**WORK TO COMPLETE:** Swap "document elements" for "layout items" throughout these lines and leave everything else unchanged.

Records from a data source
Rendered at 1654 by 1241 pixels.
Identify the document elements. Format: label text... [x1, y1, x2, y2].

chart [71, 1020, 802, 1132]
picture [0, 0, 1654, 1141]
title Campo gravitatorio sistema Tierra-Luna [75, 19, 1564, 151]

**SOLUTION TO THE PROBLEM:**
Rendered at 1654 by 1241 pixels.
Identify the layout items. Format: label text... [x1, y1, x2, y2].

chart [71, 1020, 802, 1132]
picture [0, 0, 1654, 1141]
title Campo gravitatorio sistema Tierra-Luna [75, 19, 1564, 151]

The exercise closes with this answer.